Abstract

Abstract Loyal Americans marched off to war in 1861 not to conquer the South but to liberate it. In Armies of Deliverance, Elizabeth Varon offers both a sweeping narrative of the Civil War and a bold new interpretation of Union and Confederate war aims. Lincoln's Union coalition sought to deliver the South from slaveholder tyranny and deliver to it the blessings of modern civilization. Over the course of the war, supporters of black freedom built the case that slavery was the obstacle to national reunion and that emancipation would secure military victory and benefit Northern and Southern whites alike. To sustain their morale, Northerners played up evidence of white Southern Unionism, of antislavery progress in the slaveholding border states, and of disaffection among Confederates. But the Union's emphasis on Southern deliverance served, ironically, not only to galvanize loyal Amer icans but also to galvanize disloyal ones. Confederates, fighting to establish an independent slaveholding republic, scorned the Northern promise of liberation and argued that the emancipation of blacks was synonymous with the subjugation of the white South.
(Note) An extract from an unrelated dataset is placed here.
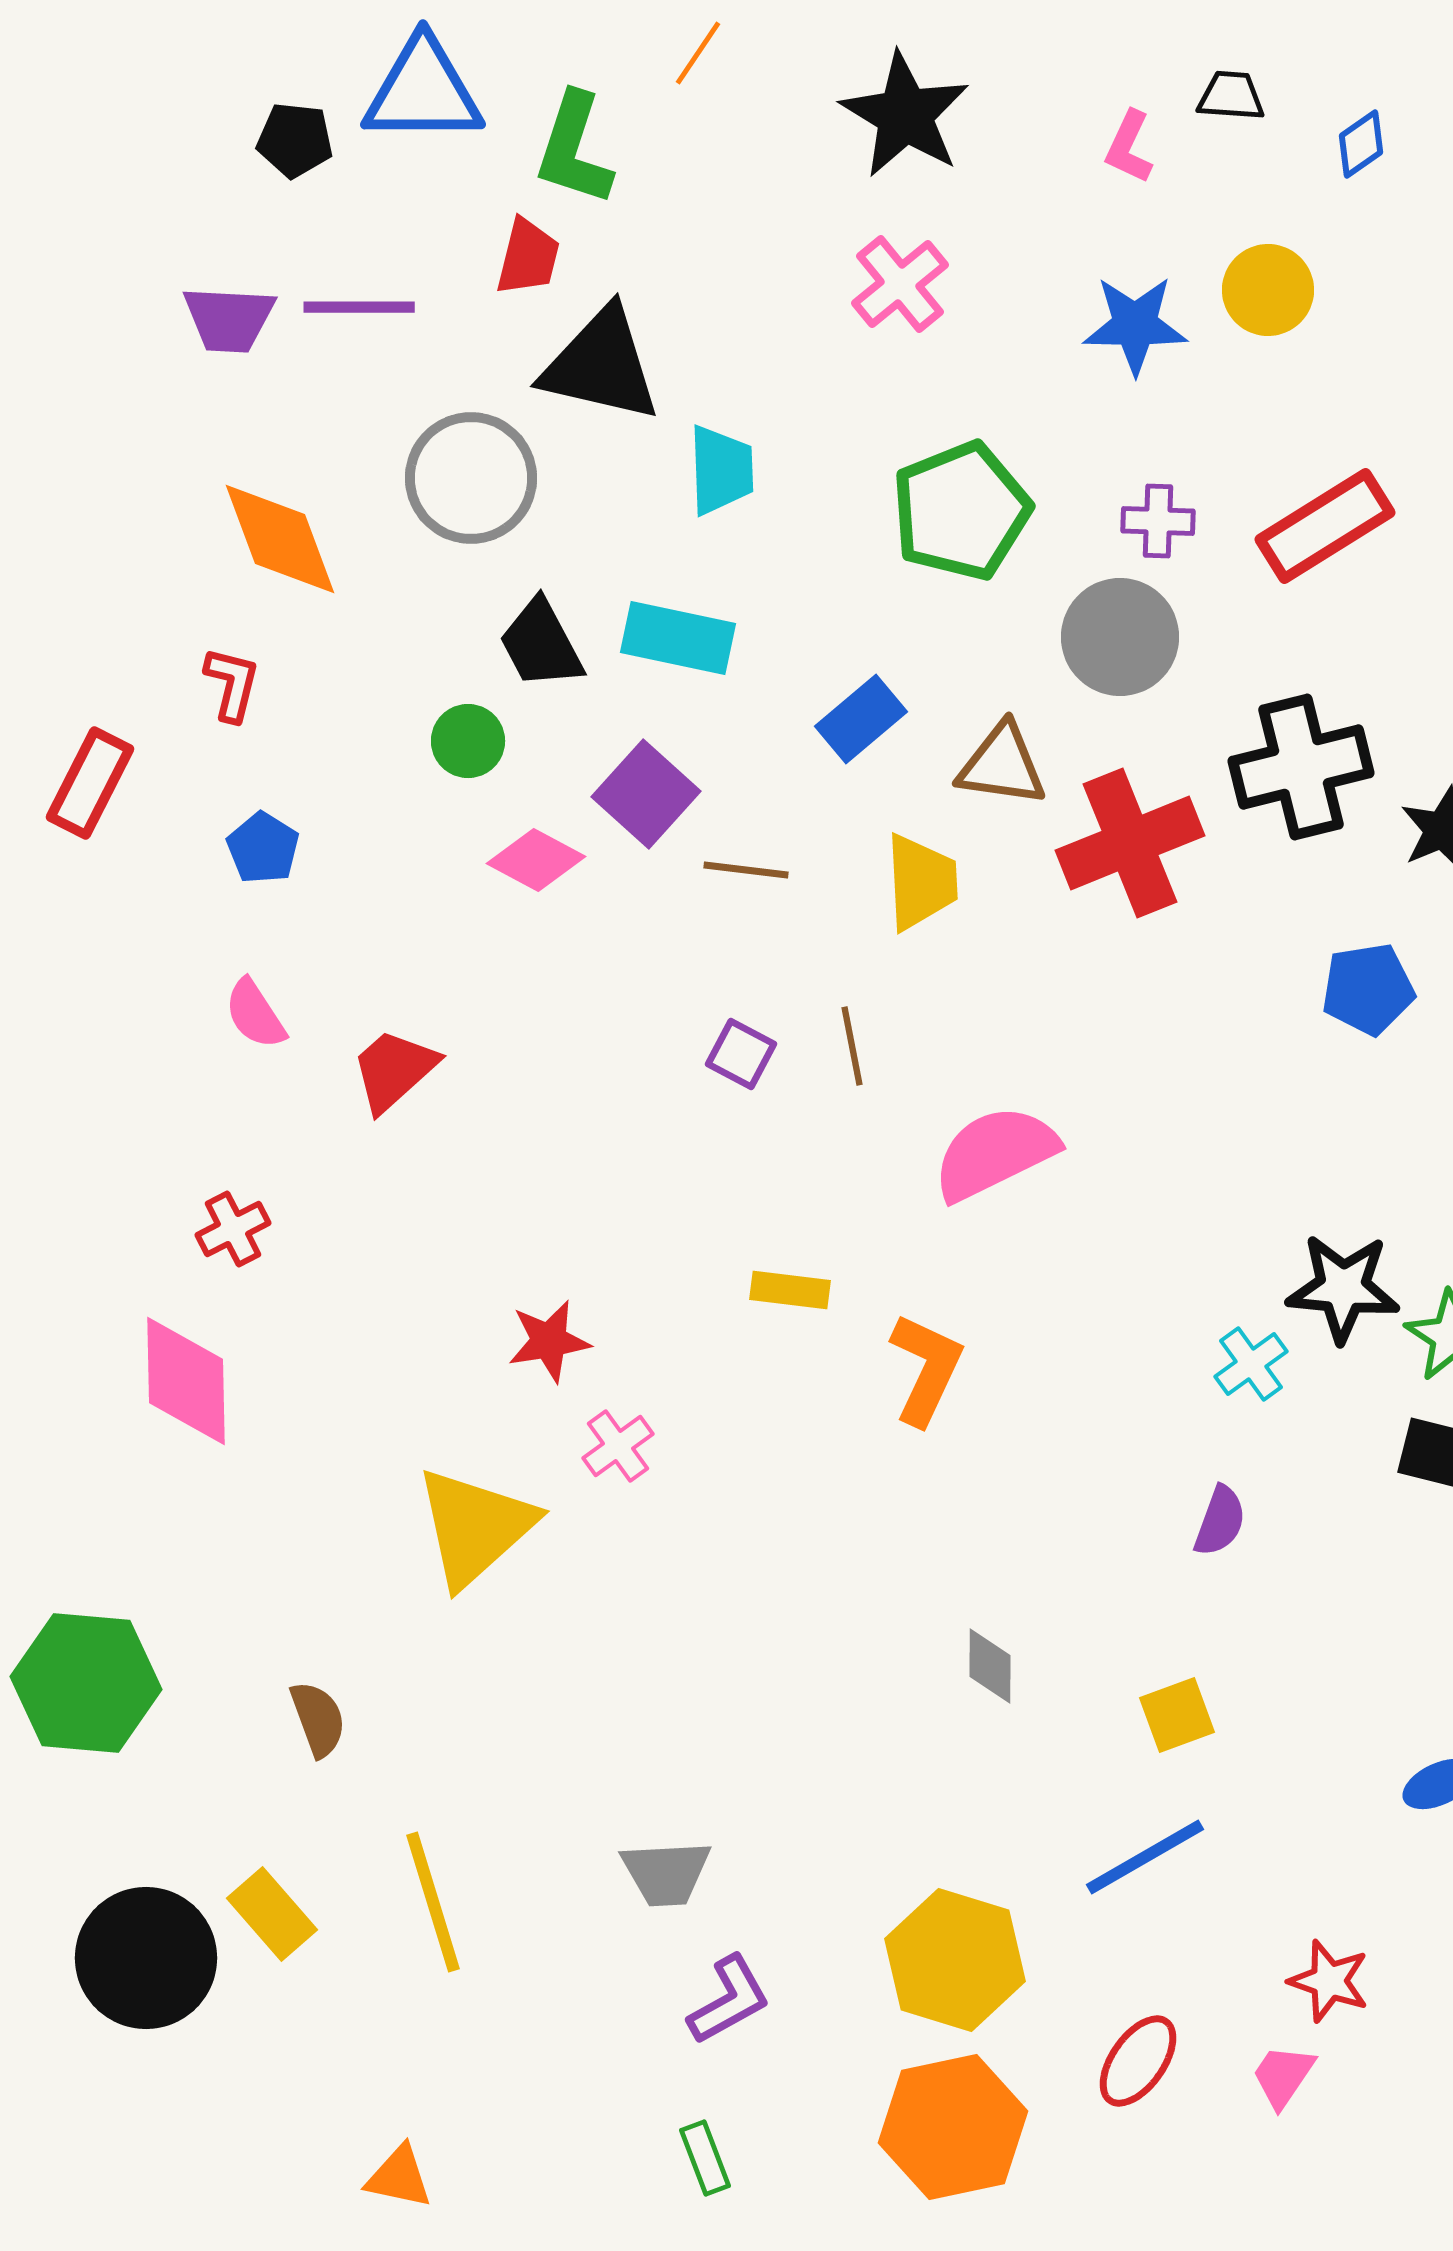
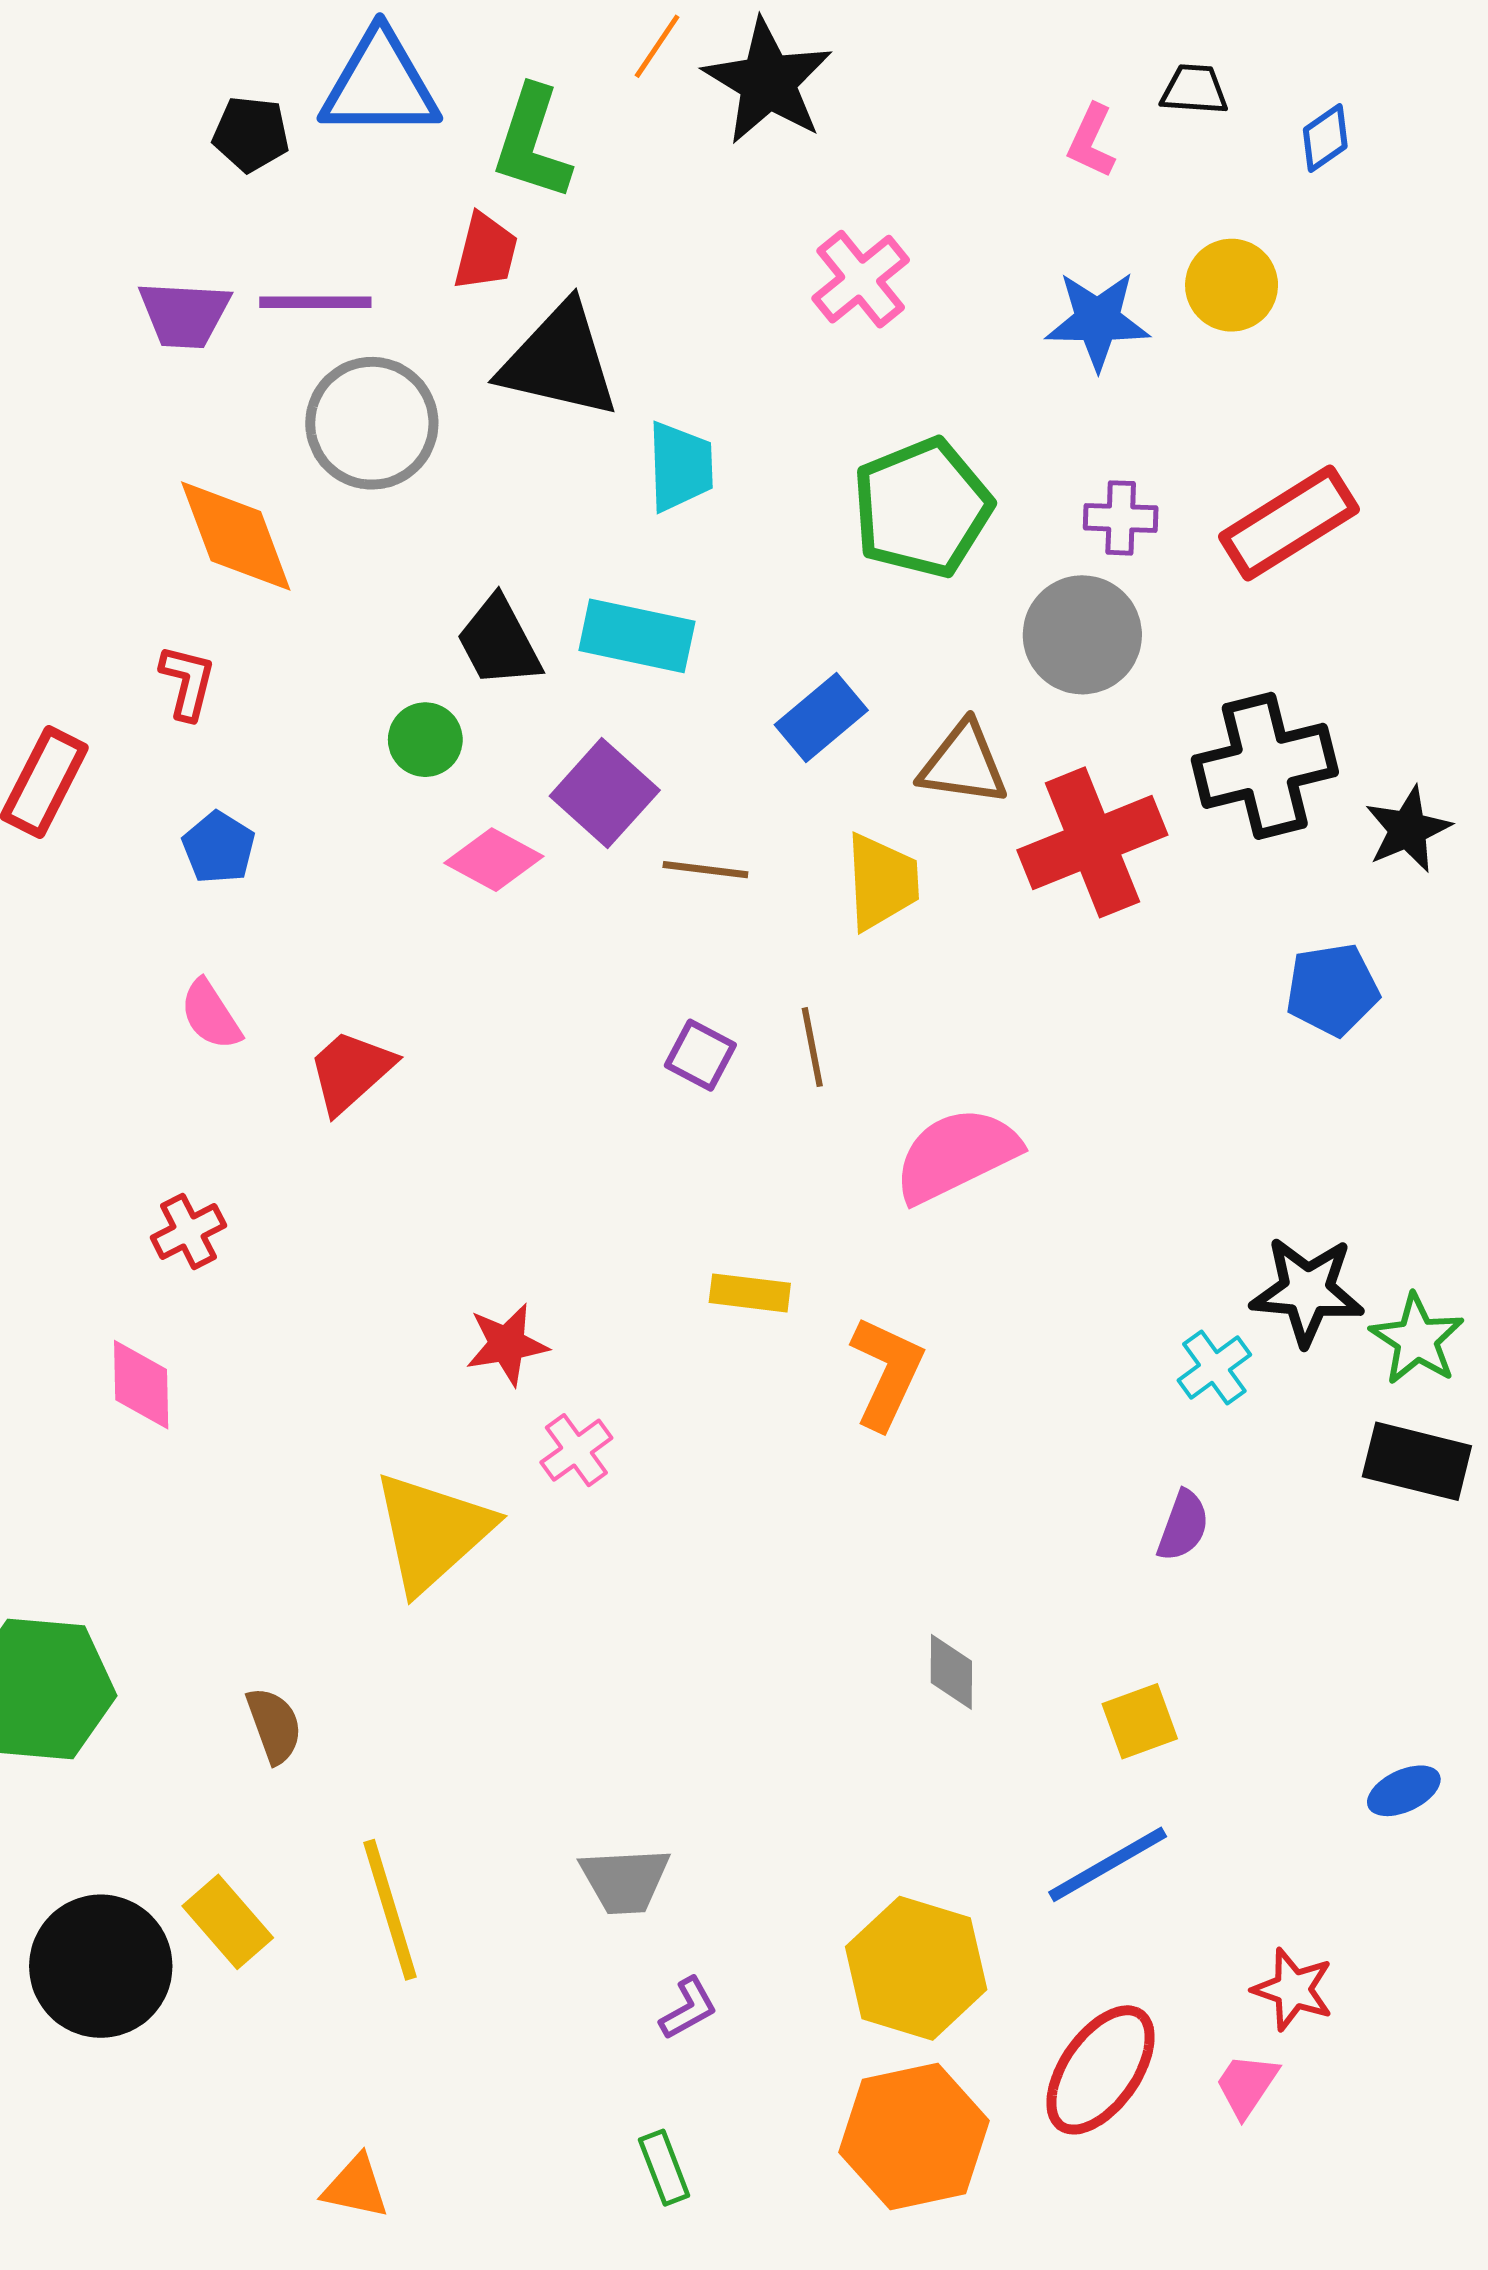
black star: (905, 115) -> (768, 82), moved
gray circle: (471, 478) -> (372, 423), moved
pink diamond: (186, 1381) -> (141, 1385), size x0.7
purple L-shape: (729, 2000) -> (688, 2008), size x0.7
red ellipse: (1138, 2061) -> (1100, 2070), size x1.4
Interweaving military strategy, political decision-making, popular culture, and private reflections, Varon shows that contests over war aims took place at every level of society within the Union and Confederacy. Everyday acts on the ground--scenes of slave flight, of relief efforts to alleviate suffering, of protests against the draft, of armies plundering civilian homes, of civilian defiance of military occupation, of violence between neighbors, of communities mourning the fallen--reverberated at the highest levels of governance. In this book, major battles receive extensive treatment, providing windows into how soldiers and civilians alike coped with physical and emotional toll of the war, as it escalated into a massive humanitarian crisis. Although the Union's politics of deliverance helped to bring military victory, such appeals ultimately failed to convince Confederates to accept peace on the victor's terms.